The Drewry World Container Index (WCI) rose 9% this week to US$4,530 per 40ft container, driven by higher spot rates on the transpacific and Asia-Europe trades.
The benchmark index has increased 61% compared with the same period last year.
Transpacific rates continue to rise
Spot rates from Shanghai to New York climbed 11% to US$7,902 per 40ft container.
Rates from Shanghai to Los Angeles increased 10% to US$6,349 per 40ft container.
Drewry said capacity remains tight. Carriers have announced eight blank sailings on the transpacific trade for next week.
Shipping lines also continue to introduce General Rate Increases (GRIs) and Peak Season Surcharges (PSS). HMM will implement a US$3,000 per 40ft container PSS from 15 July.
Drewry expects transpacific rates to continue rising in the coming weeks.
Asia-Europe rates strengthen
Freight rates also increased between Asia and Europe.
Rates from Shanghai to Genoa rose 10% to US$6,360 per 40ft container.
Rates from Shanghai to Rotterdam increased 7% to US$4,682 per 40ft container.

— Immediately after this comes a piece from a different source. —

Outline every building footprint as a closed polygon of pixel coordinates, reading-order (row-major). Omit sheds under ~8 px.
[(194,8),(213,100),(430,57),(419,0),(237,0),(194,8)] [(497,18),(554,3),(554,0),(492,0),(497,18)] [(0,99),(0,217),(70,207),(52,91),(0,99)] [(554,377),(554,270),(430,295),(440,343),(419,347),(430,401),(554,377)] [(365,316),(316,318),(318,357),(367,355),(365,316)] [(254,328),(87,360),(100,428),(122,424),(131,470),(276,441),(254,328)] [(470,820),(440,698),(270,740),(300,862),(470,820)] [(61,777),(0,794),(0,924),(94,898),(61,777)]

Only one blank sailing has been announced on the Asia-Europe trade for next week.
Drewry said carriers continue to manage capacity carefully while strong peak season demand supports higher freight rates.
The consultancy also expects Asia-Europe rates to continue increasing over the coming weeks.
Middle East tensions keep pressure on the market
Drewry said the East-West container freight market has remained resilient this year.
Early peak season demand and higher shipping costs linked to geopolitical tensions continue to support rates.
The reopening of the Strait of Hormuz has helped restore vessel traffic following the interim US-Iran agreement.
However, security risks remain elevated after ship escort operations were suspended following an attack on a containership near Oman.
Drewry said ongoing uncertainty in the Middle East continues to support freight rates and maintain upward pressure on the market.